I have tried many different options such as the
csv module, pandas.read_csv(), and pyexcel.get_sheet()
to import the Excel file directly without any sucess. Often with errors such as
"... can't decode byte 0xff in position 0: invalid start byte".
I can manually save the file in Excel with a ".csv" extension and a "CSV (Comma delimited)(*.csv)" file type which can then be imported (e.g. pyexcel.get_sheet() ), but can't figure out how to do this programmatically.
I can also manually open the original file in Notepad and save it as a text file with a ".txt" extension and ANSI encoding, which allows me to import the data using numpy.loadtxt(). This isn't ideal because it is also manual. Additionally, I don't know why I need to convert to ANSI encoding and can't use UTF-8 for it to be read using
numpy.loadtxt(file_name, encoding="UTF-8"),
which results in an error such as
"... ValueError: could not convert string to float: '\ufeff ..."
and the following error using just numpy.loadtxt(file_name)
"... ValueError: could not convert string to float: ' ..."

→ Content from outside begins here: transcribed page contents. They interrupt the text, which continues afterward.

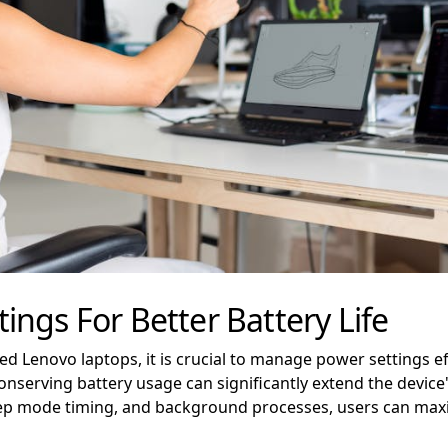
ngs For Better Battery Life
ed Lenovo laptops, it is crucial to manage power settings ef
nserving battery usage can significantly extend the device
eep mode timing, and background processes, users can maxim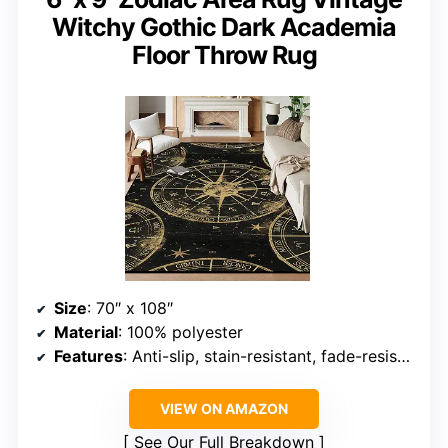
Witchy Gothic Dark Academia
Floor Throw Rug
Size
: 70″ x 108″
Material
: 100% polyester
Features
: Anti-slip, stain-resistant, fade-resistant
VIEW ON AMAZON
See Our Full Breakdown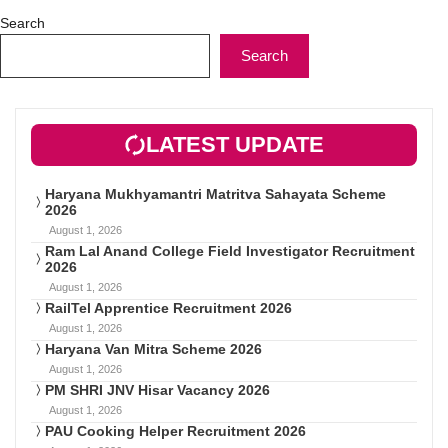
Search
Search
LATEST UPDATE
Haryana Mukhyamantri Matritva Sahayata Scheme
2026
August 1, 2026
Ram Lal Anand College Field Investigator Recruitment
2026
August 1, 2026
RailTel Apprentice Recruitment 2026
August 1, 2026
Haryana Van Mitra Scheme 2026
August 1, 2026
PM SHRI JNV Hisar Vacancy 2026
August 1, 2026
PAU Cooking Helper Recruitment 2026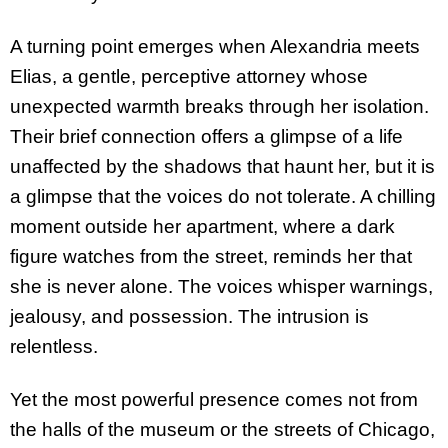
A turning point emerges when Alexandria meets
Elias, a gentle, perceptive attorney whose
unexpected warmth breaks through her isolation.
Their brief connection offers a glimpse of a life
unaffected by the shadows that haunt her, but it is
a glimpse that the voices do not tolerate. A chilling
moment outside her apartment, where a dark
figure watches from the street, reminds her that
she is never alone. The voices whisper warnings,
jealousy, and possession. The intrusion is
relentless.
Yet the most powerful presence comes not from
the halls of the museum or the streets of Chicago,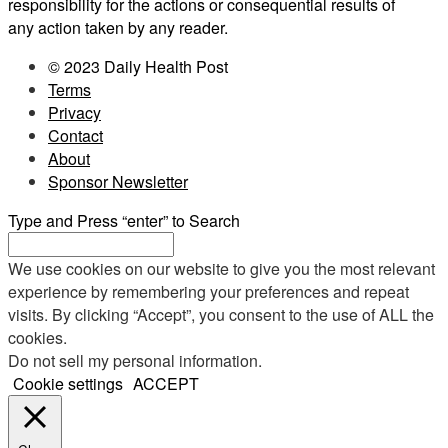
responsibility for the actions or consequential results of
any action taken by any reader.
© 2023 Daily Health Post
Terms
Privacy
Contact
About
Sponsor Newsletter
Type and Press “enter” to Search
We use cookies on our website to give you the most relevant
experience by remembering your preferences and repeat
visits. By clicking “Accept”, you consent to the use of ALL the
cookies.
Do not sell my personal information
.
Cookie settings
ACCEPT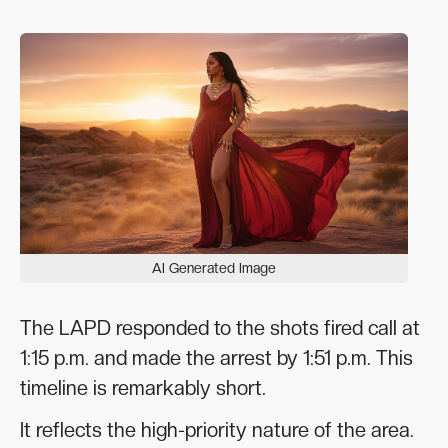
AI Generated Image
The LAPD responded to the shots fired call at
1:15 p.m. and made the arrest by 1:51 p.m. This
timeline is remarkably short.
It reflects the high-priority nature of the area.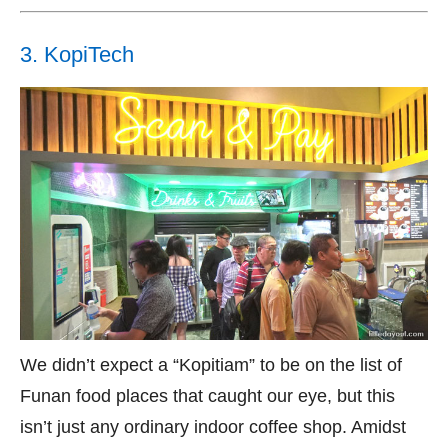
3. KopiTech
We didn’t expect a “Kopitiam” to be on the list of
Funan food places that caught our eye, but this
isn’t just any ordinary indoor coffee shop. Amidst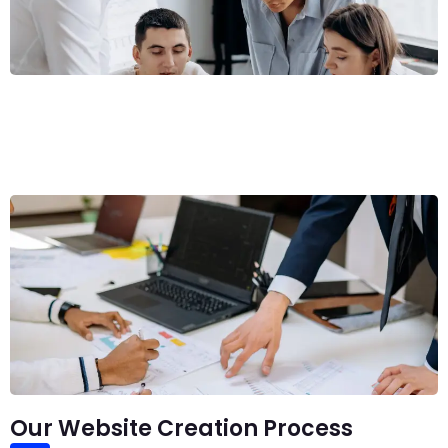
Our Website Creation Process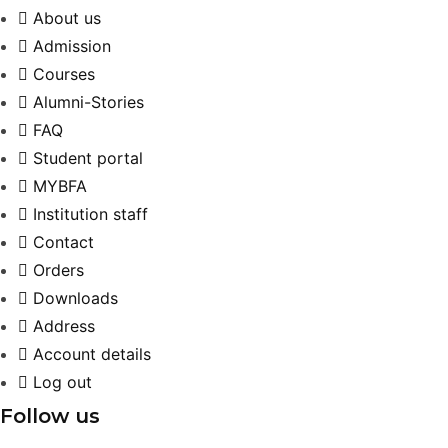
About us
Admission
Courses
Alumni-Stories
FAQ
Student portal
MYBFA
Institution staff
Contact
Orders
Downloads
Address
Account details
Log out
Follow us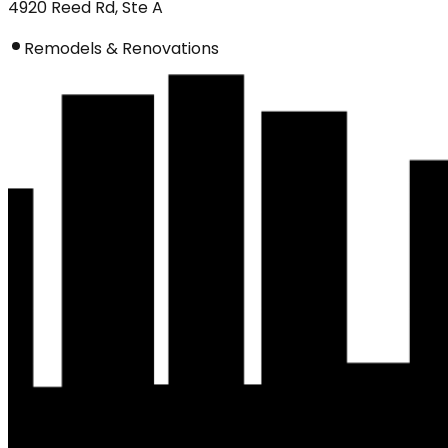
4920 Reed Rd, Ste A
Remodels & Renovations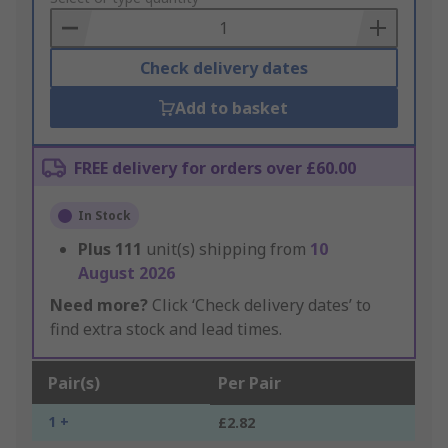
Basket
Check delivery dates
Add to basket
FREE delivery for orders over £60.00
In Stock
Plus
111
unit(s) shipping from
10
August 2026
Need more?
Click ‘Check delivery dates’ to
find extra stock and lead times.
Pair(s)
Per Pair
1 +
£2.82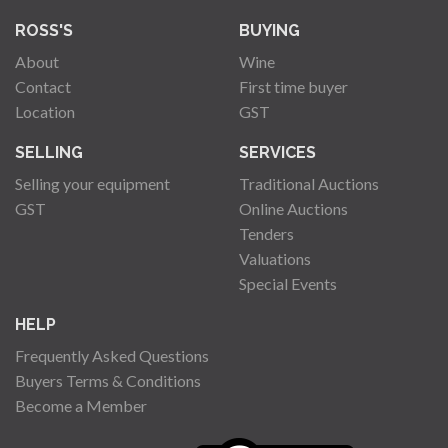
ROSS'S
BUYING
About
Wine
Contact
First time buyer
Location
GST
SELLING
SERVICES
Selling your equipment
Traditional Auctions
GST
Online Auctions
Tenders
Valuations
Special Events
HELP
Frequently Asked Questions
Buyers Terms & Conditions
Become a Member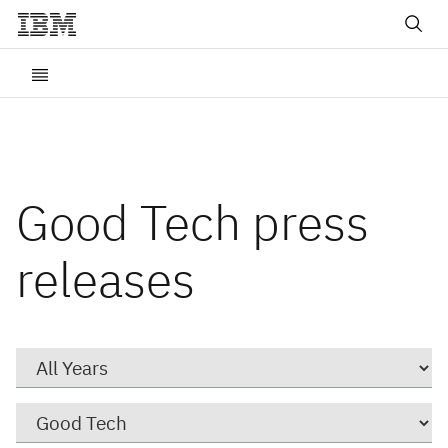
Good Tech press
releases
Year
Category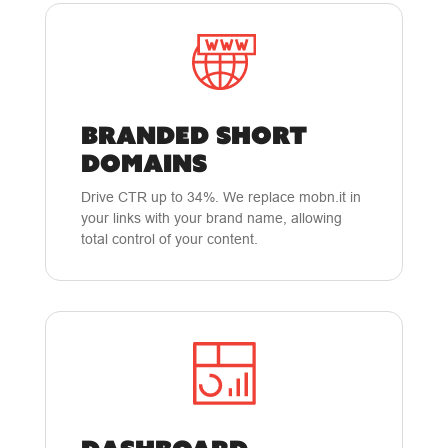
BRANDED SHORT
DOMAINS
Drive CTR up to 34%. We replace mobn.it in
your links with your brand name, allowing
total control of your content.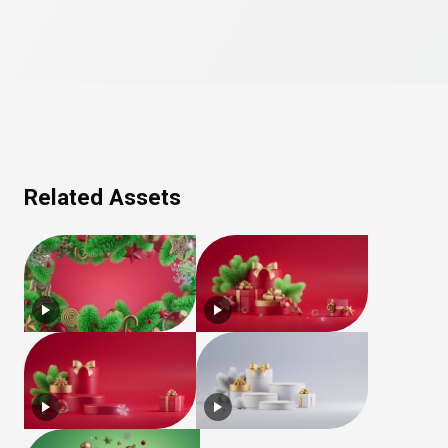
Related Assets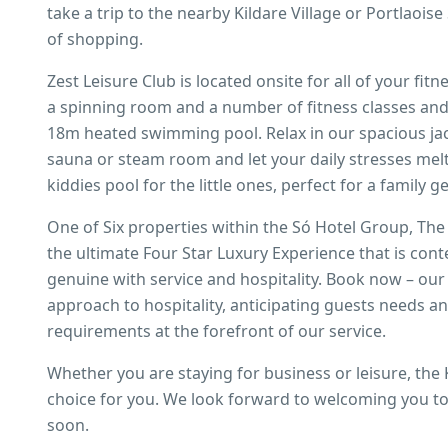
take a trip to the nearby Kildare Village or Portlaois
of shopping.
Zest Leisure Club is located onsite for all of your fi
a spinning room and a number of fitness classes an
18m heated swimming pool. Relax in our spacious jac
sauna or steam room and let your daily stresses melt
kiddies pool for the little ones, perfect for a family g
One of Six properties within the Só Hotel Group, The
the ultimate Four Star Luxury Experience that is con
genuine with service and hospitality. Book now – our
approach to hospitality, anticipating guests needs a
requirements at the forefront of our service.
Whether you are staying for business or leisure, the K
choice for you. We look forward to welcoming you to 
soon.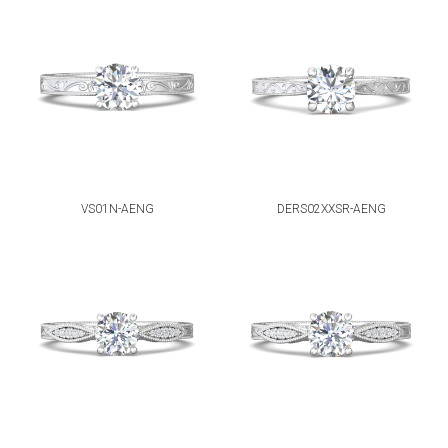
VS01N-AENG
DERS02XXSR-AENG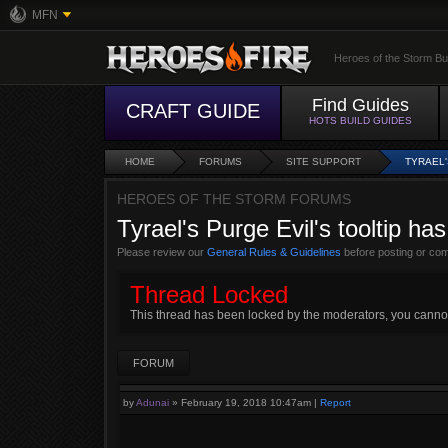
MFN
Heroes of the Storm Bu
Find Guides
CRAFT GUIDE
HOTS BUILD GUIDES
HOME
FORUMS
SITE SUPPORT
TYRAEL'
HEROES OF THE STORM FORUMS
Tyrael's Purge Evil's tooltip ha
Please review our
General Rules & Guidelines
before posting or co
Thread Locked
This thread has been locked by the moderators, you cannot r
FORUM
by
Adunai
»
February 19, 2018 10:47am
|
Report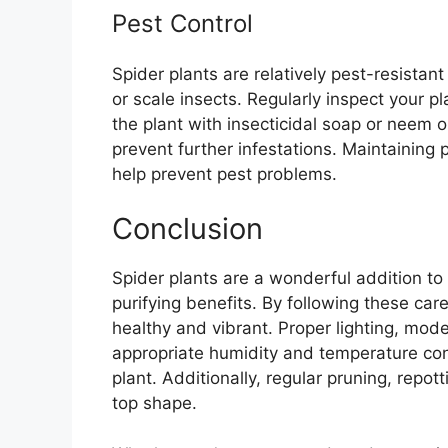
Pest Control
Spider plants are relatively pest-resistant
or scale insects. Regularly inspect your pla
the plant with insecticidal soap or neem 
prevent further infestations. Maintaining
help prevent pest problems.
Conclusion
Spider plants are a wonderful addition to
purifying benefits. By following these car
healthy and vibrant. Proper lighting, moder
appropriate humidity and temperature cond
plant. Additionally, regular pruning, repott
top shape.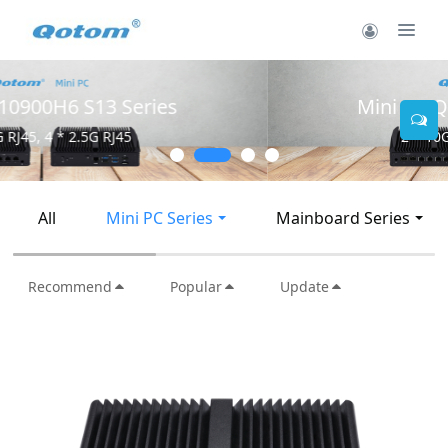
Mini PC Q30900SE S13 Series
2 * 10G SFP+, 6 * 2.5G RJ45
All
Mini PC Series
Mainboard Series
Recommend
Popular
Update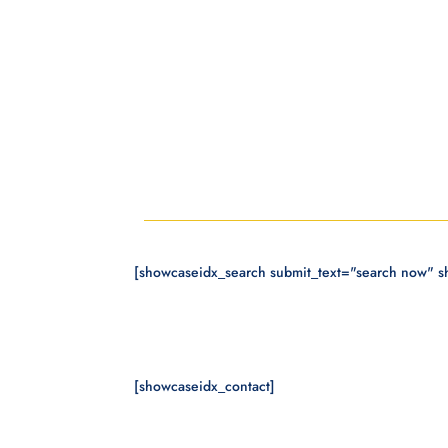
[showcaseidx_search submit_text="search now" 
[showcaseidx_contact]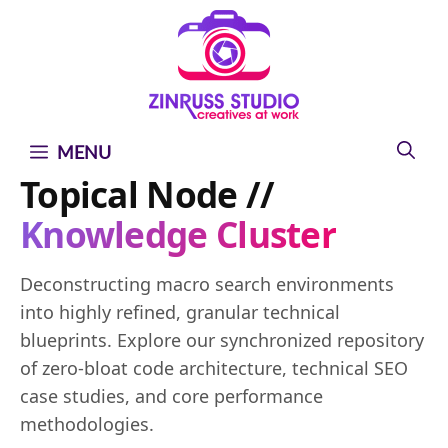
Skip
Skip
Skip
to
to
to
content
content
content
MENU
Topical Node //
Knowledge Cluster
Deconstructing macro search environments
into highly refined, granular technical
blueprints. Explore our synchronized repository
of zero-bloat code architecture, technical SEO
case studies, and core performance
methodologies.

In summary, my main goal is to find a programmatic way to change the Excel file type/encoding to something I can import into Python 3 using existing packages with CSV support. Additionally, if someone has any idea why numpy.loadtxt can't import a text file with a UTF-8 encoding (but can for ANSI encoding) that would be great too! Any knowledge to help me understand the problem (or my misconception of the problem) is appreciated.